Sicherlich gibt es sowohl bei VS als auch für Delphi diverse Komponenten, die das alles besser und einfacher können, brauch ich aber trotzdem nicht, weil ich da einfach auch in 20 jahren zu viel kennengelernt hab, was es schon lange nicht mehr gibt.

Mein ganz entscheidener Vorteil ist aber auch, das ich als Chef in unserem Unternehmen selber entscheiden kann, womit wir arbeiten. Wer als Angestellter in seiner aktuellen Position das nehmen muss, was sein Chef sagt, hat da schon eine ganz andere Position. Und wer dazu eh kein Bock hat und sich daher eine neue Stelle sucht, der ist vielleicht mit der Pascalsprache nicht unbedingt extrem gefragt, aber man sollte nicht unterschätzen, das man durch auch bei entsprechender Kompetenz und Erfahrung sehr gute Gehälter fordern kann, denn in vielen Unternehmen erreichen die Delphi Programmierer mittlerweile ein Alter, das nicht merh weit von der Rente entfernt ist. Das sehe ich bei einigen Kunden und diverse Kunden suchen auch mehr oder weniger aktiv Nachfolger für solche Entwickler und würden gerne auch jemanden nehmen, der noch nicht 100% auf der Kappe hat, aber lernfähig ist und sich mit dem, was bereits vorhanden ist, aktiv auseinander setzen möchte, ohne immer nur zu hören, das man das alles besser neu schreiben sollte .....

Wer Delphi nach x Jahren also durch was anderes ersetzen möchte, muss sich immer überlegen, welches Know How man dabei neu lernen möchte. irgendwelche blöden Schleifekonstrukte und Variablen sind dabei noch geringste Problem.
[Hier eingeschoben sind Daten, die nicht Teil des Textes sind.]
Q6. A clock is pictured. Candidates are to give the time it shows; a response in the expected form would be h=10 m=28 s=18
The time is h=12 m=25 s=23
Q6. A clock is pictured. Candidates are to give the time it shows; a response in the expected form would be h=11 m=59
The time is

Das wahre Vokabular lernst du erst durch konkrete Anwendung. Die Bedienung der IDE gehört dazu. F5 oder F9 lernt man schnell, aber ein Delphi VCL Projekt mit den ganzen Units in eine standardkonforme VS Solution zu übertragen, ist da alleine schon ein wenig mehr Aufwand.
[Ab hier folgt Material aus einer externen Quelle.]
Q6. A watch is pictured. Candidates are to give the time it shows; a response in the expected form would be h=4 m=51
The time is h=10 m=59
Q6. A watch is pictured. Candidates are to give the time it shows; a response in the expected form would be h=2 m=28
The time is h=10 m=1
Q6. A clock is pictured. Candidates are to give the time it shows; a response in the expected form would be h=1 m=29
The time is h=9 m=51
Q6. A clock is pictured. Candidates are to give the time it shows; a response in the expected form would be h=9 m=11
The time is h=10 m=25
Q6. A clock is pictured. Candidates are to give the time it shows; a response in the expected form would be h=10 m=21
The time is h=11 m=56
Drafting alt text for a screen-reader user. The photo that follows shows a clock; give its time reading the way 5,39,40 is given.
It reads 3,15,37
Und dadurch hast du noch keinerlei Vorteil, wenn deinen Kunden oder Chef nur die Funktionalität der Executable interessiert und von dir keine Ausreden anhören will, warum du zwar viel Geld kassierst oder zeit verballerst, aber seit 2-4 Jahren an der Portierung arbeitest, ohne das dadurch eine identisch bedienbare Software mit gleichem Funktionsumfang zu erstellen.